● **Saved data entries**
──────────────────────────────

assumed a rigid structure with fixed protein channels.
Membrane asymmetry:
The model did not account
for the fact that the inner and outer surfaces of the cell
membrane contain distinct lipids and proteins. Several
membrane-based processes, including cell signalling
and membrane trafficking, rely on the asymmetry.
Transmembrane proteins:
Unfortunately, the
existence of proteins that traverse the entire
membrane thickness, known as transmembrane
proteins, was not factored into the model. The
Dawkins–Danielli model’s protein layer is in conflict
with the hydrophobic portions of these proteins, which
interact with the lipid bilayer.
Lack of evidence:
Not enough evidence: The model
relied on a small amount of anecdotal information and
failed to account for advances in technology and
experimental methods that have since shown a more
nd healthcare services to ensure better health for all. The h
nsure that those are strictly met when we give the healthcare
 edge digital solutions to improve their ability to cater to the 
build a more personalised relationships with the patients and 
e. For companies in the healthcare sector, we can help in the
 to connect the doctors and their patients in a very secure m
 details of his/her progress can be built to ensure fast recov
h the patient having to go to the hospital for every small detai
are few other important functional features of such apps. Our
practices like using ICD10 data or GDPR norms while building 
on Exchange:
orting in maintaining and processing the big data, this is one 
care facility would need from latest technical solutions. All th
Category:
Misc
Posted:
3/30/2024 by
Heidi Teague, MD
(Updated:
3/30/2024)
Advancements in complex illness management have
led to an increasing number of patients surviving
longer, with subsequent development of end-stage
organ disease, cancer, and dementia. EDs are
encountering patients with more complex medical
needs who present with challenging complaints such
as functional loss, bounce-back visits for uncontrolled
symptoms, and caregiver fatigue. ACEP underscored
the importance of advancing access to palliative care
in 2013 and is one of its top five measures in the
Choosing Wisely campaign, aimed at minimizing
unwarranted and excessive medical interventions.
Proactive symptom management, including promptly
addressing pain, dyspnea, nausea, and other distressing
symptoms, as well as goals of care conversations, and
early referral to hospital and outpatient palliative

──────────────────────────────

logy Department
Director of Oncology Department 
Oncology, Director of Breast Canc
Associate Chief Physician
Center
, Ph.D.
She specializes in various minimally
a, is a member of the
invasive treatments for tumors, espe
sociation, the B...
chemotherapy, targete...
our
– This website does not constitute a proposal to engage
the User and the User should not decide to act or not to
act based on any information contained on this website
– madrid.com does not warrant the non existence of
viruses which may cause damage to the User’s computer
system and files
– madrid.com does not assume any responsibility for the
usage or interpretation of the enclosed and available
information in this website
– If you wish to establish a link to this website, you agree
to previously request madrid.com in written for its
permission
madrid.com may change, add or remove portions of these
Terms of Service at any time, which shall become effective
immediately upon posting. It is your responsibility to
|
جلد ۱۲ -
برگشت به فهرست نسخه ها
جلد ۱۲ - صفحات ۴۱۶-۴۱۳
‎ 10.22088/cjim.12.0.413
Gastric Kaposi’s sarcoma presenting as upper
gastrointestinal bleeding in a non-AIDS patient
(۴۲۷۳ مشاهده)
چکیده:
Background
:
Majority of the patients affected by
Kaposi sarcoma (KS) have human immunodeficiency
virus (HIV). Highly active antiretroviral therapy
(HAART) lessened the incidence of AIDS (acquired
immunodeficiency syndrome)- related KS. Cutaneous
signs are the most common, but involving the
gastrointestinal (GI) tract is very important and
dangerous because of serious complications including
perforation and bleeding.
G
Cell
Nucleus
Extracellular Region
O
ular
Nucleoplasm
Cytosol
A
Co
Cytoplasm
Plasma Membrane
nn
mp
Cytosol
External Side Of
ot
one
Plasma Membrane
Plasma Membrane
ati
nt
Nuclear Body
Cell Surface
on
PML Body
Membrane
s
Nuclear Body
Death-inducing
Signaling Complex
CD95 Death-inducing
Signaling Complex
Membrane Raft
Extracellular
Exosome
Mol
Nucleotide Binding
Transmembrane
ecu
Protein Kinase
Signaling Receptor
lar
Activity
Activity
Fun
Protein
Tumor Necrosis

──────────────────────────────

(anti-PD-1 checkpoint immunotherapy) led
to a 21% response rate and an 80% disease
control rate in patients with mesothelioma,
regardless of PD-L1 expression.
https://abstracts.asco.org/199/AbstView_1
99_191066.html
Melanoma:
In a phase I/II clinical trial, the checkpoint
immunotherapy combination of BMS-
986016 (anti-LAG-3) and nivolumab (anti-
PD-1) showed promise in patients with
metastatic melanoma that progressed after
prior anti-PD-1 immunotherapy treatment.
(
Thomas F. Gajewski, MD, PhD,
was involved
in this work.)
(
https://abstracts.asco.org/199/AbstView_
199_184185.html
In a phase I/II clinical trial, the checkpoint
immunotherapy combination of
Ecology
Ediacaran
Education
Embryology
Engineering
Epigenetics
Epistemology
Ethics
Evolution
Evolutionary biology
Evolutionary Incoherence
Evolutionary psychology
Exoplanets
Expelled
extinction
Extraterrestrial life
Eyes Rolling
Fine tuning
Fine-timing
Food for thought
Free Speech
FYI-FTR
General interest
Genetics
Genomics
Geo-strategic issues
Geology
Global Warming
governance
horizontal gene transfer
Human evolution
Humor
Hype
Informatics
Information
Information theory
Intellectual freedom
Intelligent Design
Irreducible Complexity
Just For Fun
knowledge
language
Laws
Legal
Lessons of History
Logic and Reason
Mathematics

──────────────────────────────

● **Assignment**
Leave out every line above except those from the line with "Fine tuning" up to and including the line with "Mathematics", and copy those exactly.

● **Answer section**
Fine tuning
Fine-timing
Food for thought
Free Speech
FYI-FTR
General interest
Genetics
Genomics
Geo-strategic issues
Geology
Global Warming
governance
horizontal gene transfer
Human evolution
Humor
Hype
Informatics
Information
Information theory
Intellectual freedom
Intelligent Design
Irreducible Complexity
Just For Fun
knowledge
language
Laws
Legal
Lessons of History
Logic and Reason
Mathematics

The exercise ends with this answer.